DATA IN THIS EXERCISE:

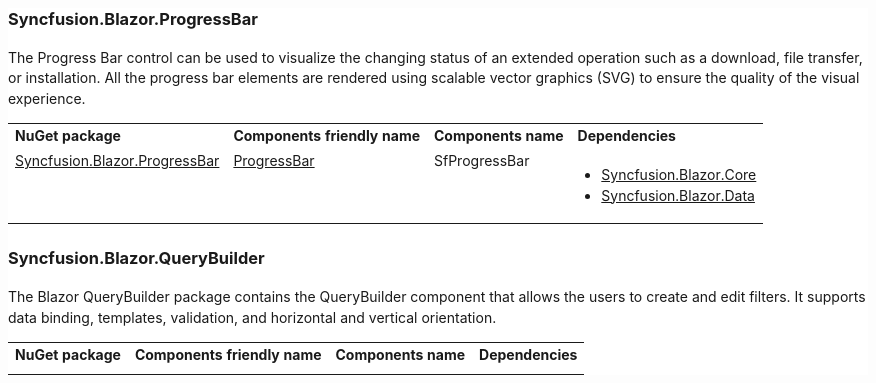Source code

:### Syncfusion.Blazor.ProgressBar

The Progress Bar control can be used to visualize the changing status of an extended operation such as a download, file transfer, or installation. All the progress bar elements are rendered using scalable vector graphics (SVG) to ensure the quality of the visual experience.

<table>
<tr>
<td>
<b>NuGet package</b>
</td>
<td>
<b>Components friendly name</b>
</td>
<td>
<b>Components name</b>
</td>
<td>
<b>Dependencies</b>
</td>
</tr>
<tr>
<td>
<a href="https://www.nuget.org/packages/Syncfusion.Blazor.ProgressBar/">Syncfusion.Blazor.ProgressBar</a>
</td>
<td>
<a href="https://blazor.syncfusion.com/documentation/progress-bar">ProgressBar</a>
</td>
<td>
SfProgressBar
</td>
<td>
<ul>
<li><a href="#syncfusionblazorcore">Syncfusion.Blazor.Core</a></li>
<li><a href="#syncfusionblazordata">Syncfusion.Blazor.Data</a></li>
</ul>
</td>
</tr>
</table>

### Syncfusion.Blazor.QueryBuilder

The Blazor QueryBuilder package contains the QueryBuilder component that allows the users to create and edit filters. It supports data binding, templates, validation, and horizontal and vertical orientation.

<table>
<tr>
<td>
<b>NuGet package</b>
</td>
<td>
<b>Components friendly name</b>
</td>
<td>
<b>Components name</b>
</td>
<td>
<b>Dependencies</b>
</td>
</tr>
<tr>
<td>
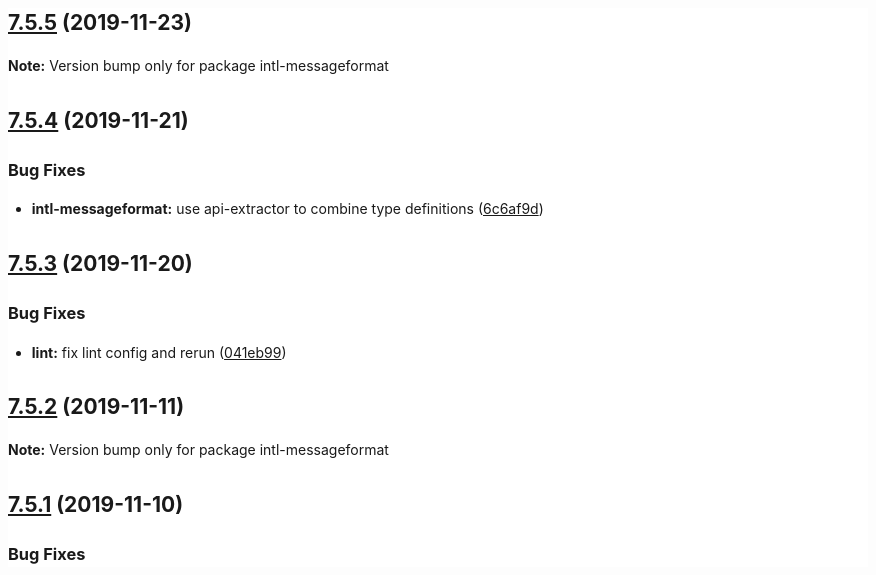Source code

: 



## [7.5.5](https://github.com/formatjs/formatjs/compare/intl-messageformat@7.5.4...intl-messageformat@7.5.5) (2019-11-23)

**Note:** Version bump only for package intl-messageformat





## [7.5.4](https://github.com/formatjs/formatjs/compare/intl-messageformat@7.5.3...intl-messageformat@7.5.4) (2019-11-21)


### Bug Fixes

* **intl-messageformat:** use api-extractor to combine type definitions ([6c6af9d](https://github.com/formatjs/formatjs/commit/6c6af9d837d13938fa647cbbbaf2f417935908fd))





## [7.5.3](https://github.com/formatjs/formatjs/compare/intl-messageformat@7.5.2...intl-messageformat@7.5.3) (2019-11-20)


### Bug Fixes

* **lint:** fix lint config and rerun ([041eb99](https://github.com/formatjs/formatjs/commit/041eb99706164048b5b8ce7079955897ce27ed70))





## [7.5.2](https://github.com/formatjs/formatjs/compare/intl-messageformat@7.5.1...intl-messageformat@7.5.2) (2019-11-11)

**Note:** Version bump only for package intl-messageformat





## [7.5.1](https://github.com/formatjs/formatjs/compare/intl-messageformat@7.5.0...intl-messageformat@7.5.1) (2019-11-10)


### Bug Fixes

EXERCISE INSTRUCTIONS: Copy the whole of the material above exactly, and exclude every picture.

RESPONSE TO THE TASK:
Source code

:### Syncfusion.Blazor.ProgressBar

The Progress Bar control can be used to visualize the changing status of an extended operation such as a download, file transfer, or installation. All the progress bar elements are rendered using scalable vector graphics (SVG) to ensure the quality of the visual experience.

<table>
<tr>
<td>
<b>NuGet package</b>
</td>
<td>
<b>Components friendly name</b>
</td>
<td>
<b>Components name</b>
</td>
<td>
<b>Dependencies</b>
</td>
</tr>
<tr>
<td>
<a href="https://www.nuget.org/packages/Syncfusion.Blazor.ProgressBar/">Syncfusion.Blazor.ProgressBar</a>
</td>
<td>
<a href="https://blazor.syncfusion.com/documentation/progress-bar">ProgressBar</a>
</td>
<td>
SfProgressBar
</td>
<td>
<ul>
<li><a href="#syncfusionblazorcore">Syncfusion.Blazor.Core</a></li>
<li><a href="#syncfusionblazordata">Syncfusion.Blazor.Data</a></li>
</ul>
</td>
</tr>
</table>

### Syncfusion.Blazor.QueryBuilder

The Blazor QueryBuilder package contains the QueryBuilder component that allows the users to create and edit filters. It supports data binding, templates, validation, and horizontal and vertical orientation.

<table>
<tr>
<td>
<b>NuGet package</b>
</td>
<td>
<b>Components friendly name</b>
</td>
<td>
<b>Components name</b>
</td>
<td>
<b>Dependencies</b>
</td>
</tr>
<tr>
<td>
Source code

: 



## [7.5.5](https://github.com/formatjs/formatjs/compare/intl-messageformat@7.5.4...intl-messageformat@7.5.5) (2019-11-23)

**Note:** Version bump only for package intl-messageformat





## [7.5.4](https://github.com/formatjs/formatjs/compare/intl-messageformat@7.5.3...intl-messageformat@7.5.4) (2019-11-21)


### Bug Fixes

* **intl-messageformat:** use api-extractor to combine type definitions ([6c6af9d](https://github.com/formatjs/formatjs/commit/6c6af9d837d13938fa647cbbbaf2f417935908fd))





## [7.5.3](https://github.com/formatjs/formatjs/compare/intl-messageformat@7.5.2...intl-messageformat@7.5.3) (2019-11-20)


### Bug Fixes

* **lint:** fix lint config and rerun ([041eb99](https://github.com/formatjs/formatjs/commit/041eb99706164048b5b8ce7079955897ce27ed70))





## [7.5.2](https://github.com/formatjs/formatjs/compare/intl-messageformat@7.5.1...intl-messageformat@7.5.2) (2019-11-11)

**Note:** Version bump only for package intl-messageformat





## [7.5.1](https://github.com/formatjs/formatjs/compare/intl-messageformat@7.5.0...intl-messageformat@7.5.1) (2019-11-10)


### Bug Fixes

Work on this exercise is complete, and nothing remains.